THE RECORDS:

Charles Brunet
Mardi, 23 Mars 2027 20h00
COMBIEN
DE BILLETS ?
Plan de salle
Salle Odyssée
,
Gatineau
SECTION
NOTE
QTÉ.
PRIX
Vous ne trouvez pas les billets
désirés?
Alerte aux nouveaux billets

TASK OBJECTIVE:
A complete and exact transcription of the material is required.

REPLY:
Charles Brunet
Mardi, 23 Mars 2027 20h00
COMBIEN
DE BILLETS ?
Plan de salle
Salle Odyssée
,
Gatineau
SECTION
NOTE
QTÉ.
PRIX
Vous ne trouvez pas les billets
désirés?
Alerte aux nouveaux billets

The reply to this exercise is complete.